Se olharmos para o conjunto de sua obra, podemos perceber que ela sempre foi elaborada de modo muito cuidadoso e, ao mesmo tempo, instigante. Luis Humberto foi um fotógrafo, professor e editor extraordinário, não apenas pela densidade de suas posições políticas, por sua paixão desenfreada pela vida e pela liberdade de expressão, mas justamente por provocar em todos nós a fagulha do inconformismo e da rebelião. Soube atiçar nossas esperanças e despertar nossas indignações.

Foi um verdadeiro e incansável articulador de ideias e sempre fazia questão de frisar: “O homem é um ser controverso, incapaz de compreender a si mesmo e de ser feliz. Se destrói e se mata por suas diferenças e não se reconhece na beleza de sua humanidade. É, simultaneamente, produtor de crueldade e amor. Uma espécie de anjo e demônio.”

Sua marcante presença na fotografia brasileira está registrada – fotografias, aulas, textos, palestras, seminários, colóquios.

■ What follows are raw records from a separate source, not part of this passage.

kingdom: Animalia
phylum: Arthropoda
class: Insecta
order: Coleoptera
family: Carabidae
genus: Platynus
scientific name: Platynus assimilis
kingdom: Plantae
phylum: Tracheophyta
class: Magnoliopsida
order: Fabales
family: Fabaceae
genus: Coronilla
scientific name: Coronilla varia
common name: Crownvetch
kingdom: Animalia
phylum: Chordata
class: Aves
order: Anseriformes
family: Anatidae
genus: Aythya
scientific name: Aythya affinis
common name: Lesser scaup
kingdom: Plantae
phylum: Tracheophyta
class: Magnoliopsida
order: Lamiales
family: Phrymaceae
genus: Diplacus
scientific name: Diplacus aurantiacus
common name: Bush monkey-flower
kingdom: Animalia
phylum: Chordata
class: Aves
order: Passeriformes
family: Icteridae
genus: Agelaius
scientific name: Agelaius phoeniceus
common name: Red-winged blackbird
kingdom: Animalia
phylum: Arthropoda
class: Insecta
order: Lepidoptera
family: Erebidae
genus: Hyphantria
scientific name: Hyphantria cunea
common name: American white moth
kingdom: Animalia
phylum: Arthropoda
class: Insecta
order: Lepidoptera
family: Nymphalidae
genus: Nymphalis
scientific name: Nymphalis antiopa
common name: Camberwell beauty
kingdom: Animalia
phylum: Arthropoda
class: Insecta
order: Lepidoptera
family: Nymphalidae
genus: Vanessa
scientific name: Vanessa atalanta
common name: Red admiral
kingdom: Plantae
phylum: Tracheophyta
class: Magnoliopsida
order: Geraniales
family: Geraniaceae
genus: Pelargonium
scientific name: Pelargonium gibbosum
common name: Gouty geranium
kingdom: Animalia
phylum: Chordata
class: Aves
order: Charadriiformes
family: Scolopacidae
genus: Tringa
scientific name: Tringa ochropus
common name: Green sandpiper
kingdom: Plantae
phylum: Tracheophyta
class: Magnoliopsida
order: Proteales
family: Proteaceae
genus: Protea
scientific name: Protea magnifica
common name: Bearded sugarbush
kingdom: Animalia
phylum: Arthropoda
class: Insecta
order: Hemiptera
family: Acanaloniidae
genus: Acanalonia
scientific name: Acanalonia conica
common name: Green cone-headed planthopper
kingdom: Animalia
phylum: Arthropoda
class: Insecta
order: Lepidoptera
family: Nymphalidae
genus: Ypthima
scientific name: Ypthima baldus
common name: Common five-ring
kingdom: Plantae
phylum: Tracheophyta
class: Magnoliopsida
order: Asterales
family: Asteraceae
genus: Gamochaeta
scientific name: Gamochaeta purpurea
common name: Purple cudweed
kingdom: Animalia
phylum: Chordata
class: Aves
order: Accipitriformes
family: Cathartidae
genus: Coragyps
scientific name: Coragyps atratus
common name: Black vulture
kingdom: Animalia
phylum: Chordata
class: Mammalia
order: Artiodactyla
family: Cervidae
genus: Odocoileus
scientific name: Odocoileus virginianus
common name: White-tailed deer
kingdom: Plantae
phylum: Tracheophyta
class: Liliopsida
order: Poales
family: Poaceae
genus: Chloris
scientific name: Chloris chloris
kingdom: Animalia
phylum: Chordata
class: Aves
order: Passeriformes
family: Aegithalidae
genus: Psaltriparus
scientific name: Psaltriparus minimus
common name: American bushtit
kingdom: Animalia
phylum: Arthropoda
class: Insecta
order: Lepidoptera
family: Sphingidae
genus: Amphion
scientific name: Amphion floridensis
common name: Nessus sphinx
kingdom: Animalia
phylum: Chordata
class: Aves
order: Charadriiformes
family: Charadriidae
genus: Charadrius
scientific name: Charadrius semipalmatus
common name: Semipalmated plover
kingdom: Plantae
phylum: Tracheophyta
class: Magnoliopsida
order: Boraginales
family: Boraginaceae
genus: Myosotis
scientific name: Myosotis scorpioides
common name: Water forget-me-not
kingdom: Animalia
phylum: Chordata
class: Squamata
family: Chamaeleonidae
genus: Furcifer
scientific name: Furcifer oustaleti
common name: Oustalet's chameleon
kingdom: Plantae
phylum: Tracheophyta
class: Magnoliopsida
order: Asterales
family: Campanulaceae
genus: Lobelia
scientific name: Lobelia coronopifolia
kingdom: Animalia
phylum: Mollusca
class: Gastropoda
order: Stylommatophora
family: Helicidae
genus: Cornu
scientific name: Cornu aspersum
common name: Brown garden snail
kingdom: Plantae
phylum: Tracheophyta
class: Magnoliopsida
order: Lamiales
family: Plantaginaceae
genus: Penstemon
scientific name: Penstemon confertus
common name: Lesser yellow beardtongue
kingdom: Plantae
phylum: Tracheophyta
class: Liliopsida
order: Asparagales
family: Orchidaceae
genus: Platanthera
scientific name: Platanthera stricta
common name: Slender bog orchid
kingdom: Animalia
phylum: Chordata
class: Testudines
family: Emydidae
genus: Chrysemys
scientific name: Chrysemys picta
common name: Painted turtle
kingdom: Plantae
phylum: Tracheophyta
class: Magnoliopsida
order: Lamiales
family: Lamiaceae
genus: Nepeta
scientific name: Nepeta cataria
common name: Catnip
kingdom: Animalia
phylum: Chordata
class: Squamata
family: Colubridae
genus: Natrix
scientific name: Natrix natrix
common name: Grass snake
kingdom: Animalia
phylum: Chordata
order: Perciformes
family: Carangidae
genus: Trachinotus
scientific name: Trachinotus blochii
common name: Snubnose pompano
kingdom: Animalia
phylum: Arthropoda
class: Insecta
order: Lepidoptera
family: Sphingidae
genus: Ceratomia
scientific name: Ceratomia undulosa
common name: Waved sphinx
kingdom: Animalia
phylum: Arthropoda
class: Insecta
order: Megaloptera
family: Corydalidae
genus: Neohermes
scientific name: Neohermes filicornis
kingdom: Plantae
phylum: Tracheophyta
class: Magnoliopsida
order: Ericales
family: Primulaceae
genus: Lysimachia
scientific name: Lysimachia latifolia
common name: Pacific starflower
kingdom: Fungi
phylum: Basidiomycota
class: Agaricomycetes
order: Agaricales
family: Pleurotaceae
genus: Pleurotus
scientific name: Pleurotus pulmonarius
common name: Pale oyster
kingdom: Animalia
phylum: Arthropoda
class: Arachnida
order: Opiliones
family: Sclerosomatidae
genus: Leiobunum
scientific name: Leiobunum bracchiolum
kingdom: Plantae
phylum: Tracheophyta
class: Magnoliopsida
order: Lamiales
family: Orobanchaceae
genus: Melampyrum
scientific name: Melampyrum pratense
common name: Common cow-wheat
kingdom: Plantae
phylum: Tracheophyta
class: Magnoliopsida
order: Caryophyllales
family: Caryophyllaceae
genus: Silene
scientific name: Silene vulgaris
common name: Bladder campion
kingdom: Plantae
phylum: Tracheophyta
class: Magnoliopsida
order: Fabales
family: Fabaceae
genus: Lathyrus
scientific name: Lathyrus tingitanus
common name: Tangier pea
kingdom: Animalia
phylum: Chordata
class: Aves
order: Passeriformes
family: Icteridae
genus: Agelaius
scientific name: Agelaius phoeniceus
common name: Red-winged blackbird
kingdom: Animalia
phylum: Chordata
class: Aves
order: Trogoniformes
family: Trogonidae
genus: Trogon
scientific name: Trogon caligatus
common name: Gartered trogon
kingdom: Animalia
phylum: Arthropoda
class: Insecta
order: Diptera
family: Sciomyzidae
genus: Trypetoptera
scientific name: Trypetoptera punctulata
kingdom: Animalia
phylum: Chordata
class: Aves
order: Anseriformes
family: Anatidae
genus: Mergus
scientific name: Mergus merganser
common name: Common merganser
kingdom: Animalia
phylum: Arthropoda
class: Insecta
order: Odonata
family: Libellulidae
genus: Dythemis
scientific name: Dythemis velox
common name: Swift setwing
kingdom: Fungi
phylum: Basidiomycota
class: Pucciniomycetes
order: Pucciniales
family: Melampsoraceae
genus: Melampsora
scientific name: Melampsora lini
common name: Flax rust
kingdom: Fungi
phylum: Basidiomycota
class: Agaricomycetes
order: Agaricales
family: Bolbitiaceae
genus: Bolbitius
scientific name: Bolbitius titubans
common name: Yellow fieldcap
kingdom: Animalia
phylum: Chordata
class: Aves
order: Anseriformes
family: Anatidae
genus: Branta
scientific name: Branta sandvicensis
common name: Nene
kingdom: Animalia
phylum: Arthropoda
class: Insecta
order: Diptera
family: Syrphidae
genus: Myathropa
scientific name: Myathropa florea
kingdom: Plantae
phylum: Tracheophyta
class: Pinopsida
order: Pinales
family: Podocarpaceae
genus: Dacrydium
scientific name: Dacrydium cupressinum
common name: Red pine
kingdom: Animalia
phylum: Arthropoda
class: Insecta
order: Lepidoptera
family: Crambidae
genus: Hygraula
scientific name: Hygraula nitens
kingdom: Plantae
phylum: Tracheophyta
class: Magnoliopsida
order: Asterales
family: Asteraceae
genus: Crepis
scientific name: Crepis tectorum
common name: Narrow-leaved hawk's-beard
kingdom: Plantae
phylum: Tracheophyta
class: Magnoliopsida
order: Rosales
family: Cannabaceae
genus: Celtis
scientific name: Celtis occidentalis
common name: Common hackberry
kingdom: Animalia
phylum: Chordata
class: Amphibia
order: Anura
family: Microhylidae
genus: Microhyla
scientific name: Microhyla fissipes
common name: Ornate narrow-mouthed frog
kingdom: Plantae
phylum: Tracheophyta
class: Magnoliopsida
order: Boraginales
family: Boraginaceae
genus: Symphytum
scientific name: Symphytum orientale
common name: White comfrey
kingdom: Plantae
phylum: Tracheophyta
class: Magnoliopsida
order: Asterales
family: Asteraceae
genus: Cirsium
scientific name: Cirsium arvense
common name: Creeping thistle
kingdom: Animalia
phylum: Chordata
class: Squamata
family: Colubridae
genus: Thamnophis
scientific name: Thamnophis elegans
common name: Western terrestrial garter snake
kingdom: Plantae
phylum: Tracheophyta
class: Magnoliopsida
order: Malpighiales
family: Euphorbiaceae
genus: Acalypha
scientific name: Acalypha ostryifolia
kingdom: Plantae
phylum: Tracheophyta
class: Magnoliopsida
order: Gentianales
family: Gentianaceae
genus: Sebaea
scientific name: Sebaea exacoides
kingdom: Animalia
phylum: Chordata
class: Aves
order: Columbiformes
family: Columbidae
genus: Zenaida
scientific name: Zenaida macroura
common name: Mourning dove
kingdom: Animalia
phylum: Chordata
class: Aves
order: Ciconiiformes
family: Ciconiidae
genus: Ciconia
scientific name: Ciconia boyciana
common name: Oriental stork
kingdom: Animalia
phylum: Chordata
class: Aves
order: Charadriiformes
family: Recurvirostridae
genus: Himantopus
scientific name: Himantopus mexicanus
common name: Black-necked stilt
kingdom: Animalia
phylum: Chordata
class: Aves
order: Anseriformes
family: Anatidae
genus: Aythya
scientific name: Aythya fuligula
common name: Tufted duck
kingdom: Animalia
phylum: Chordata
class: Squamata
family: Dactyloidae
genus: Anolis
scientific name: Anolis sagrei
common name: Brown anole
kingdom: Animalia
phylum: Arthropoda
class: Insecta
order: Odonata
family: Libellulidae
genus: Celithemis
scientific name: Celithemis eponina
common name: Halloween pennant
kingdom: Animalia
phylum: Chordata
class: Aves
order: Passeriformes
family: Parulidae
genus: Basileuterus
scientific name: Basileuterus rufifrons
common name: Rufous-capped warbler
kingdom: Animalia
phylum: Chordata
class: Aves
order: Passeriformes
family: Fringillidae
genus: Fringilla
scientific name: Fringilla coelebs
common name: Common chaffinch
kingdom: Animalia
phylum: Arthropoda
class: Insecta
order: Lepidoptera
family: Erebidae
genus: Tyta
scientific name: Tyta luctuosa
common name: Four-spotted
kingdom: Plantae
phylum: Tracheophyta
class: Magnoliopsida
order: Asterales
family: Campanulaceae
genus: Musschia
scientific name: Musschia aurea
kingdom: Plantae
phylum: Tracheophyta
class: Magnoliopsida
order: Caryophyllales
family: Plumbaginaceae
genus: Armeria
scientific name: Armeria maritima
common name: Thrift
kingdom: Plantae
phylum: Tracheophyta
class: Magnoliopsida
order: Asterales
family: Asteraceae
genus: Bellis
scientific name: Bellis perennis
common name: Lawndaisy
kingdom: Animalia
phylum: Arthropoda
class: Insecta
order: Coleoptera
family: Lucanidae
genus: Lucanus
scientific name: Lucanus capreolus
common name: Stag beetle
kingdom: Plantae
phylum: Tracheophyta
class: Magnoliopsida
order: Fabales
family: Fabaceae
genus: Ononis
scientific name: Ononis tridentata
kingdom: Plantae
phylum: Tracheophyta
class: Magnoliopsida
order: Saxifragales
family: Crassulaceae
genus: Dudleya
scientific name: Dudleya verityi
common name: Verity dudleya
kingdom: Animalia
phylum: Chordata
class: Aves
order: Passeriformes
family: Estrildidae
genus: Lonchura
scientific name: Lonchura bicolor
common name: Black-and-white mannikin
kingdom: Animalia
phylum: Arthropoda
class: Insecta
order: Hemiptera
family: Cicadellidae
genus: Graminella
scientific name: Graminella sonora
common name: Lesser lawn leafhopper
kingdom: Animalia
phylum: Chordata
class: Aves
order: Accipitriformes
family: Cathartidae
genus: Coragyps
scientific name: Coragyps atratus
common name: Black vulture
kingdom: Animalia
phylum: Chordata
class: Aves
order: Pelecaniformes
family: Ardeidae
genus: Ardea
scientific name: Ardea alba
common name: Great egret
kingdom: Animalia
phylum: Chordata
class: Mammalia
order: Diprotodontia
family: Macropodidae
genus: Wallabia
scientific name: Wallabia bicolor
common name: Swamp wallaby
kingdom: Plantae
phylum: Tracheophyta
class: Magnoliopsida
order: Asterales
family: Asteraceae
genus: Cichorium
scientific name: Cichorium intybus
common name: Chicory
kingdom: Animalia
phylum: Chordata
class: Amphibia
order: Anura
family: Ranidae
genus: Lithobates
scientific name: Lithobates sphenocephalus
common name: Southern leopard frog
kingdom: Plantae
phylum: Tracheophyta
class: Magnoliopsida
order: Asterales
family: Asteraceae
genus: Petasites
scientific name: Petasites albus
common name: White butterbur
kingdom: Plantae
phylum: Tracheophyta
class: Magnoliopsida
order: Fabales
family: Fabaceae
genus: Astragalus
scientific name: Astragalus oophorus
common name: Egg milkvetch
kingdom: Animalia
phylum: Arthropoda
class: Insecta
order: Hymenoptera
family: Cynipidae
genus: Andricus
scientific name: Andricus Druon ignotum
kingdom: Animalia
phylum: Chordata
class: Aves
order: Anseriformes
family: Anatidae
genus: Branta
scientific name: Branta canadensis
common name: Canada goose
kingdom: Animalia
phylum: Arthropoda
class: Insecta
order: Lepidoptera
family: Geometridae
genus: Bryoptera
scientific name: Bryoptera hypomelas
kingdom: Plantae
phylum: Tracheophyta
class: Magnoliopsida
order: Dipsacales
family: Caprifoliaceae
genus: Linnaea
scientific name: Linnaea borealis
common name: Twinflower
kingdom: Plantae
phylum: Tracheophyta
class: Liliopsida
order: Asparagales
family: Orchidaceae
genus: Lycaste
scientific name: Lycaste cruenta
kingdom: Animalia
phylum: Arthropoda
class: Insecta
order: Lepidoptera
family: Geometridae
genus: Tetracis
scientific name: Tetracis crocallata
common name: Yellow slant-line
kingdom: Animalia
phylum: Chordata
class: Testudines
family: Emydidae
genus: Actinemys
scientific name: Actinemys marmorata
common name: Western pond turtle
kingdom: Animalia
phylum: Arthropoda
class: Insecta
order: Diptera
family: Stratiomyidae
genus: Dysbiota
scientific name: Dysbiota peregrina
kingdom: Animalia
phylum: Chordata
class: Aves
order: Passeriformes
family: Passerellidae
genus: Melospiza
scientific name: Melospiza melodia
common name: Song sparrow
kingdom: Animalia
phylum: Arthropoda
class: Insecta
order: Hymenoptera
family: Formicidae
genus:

Sua risada aberta e libertária, seu humor ácido e afiado, sua presença gigante e espaçosa, sua generosidade afetuosa para os amigos, tudo isso jamais será esquecido. Uma figura seminal na fotografia brasileira. Um pensador que nos estimulou a pensar a fotografia e o fazer fotográfico. Um professor que conseguiu transformar muitos dos seus alunos e, com isso, ampliar sua esfera de atuação. Tudo isso e muito mais é o legado de Luis Humberto, que nos ensinou que é fundamental acreditar na beleza original e transformadora do ser humano. Ficam seus ensinamentos, seus livros, suas fotografias e a certeza de que tivemos e continuaremos a ter um farol iluminando os caminhos da fotografia brasileira. ///

 

Rubens Fernandes Junior, pesquisador e curador de fotografia.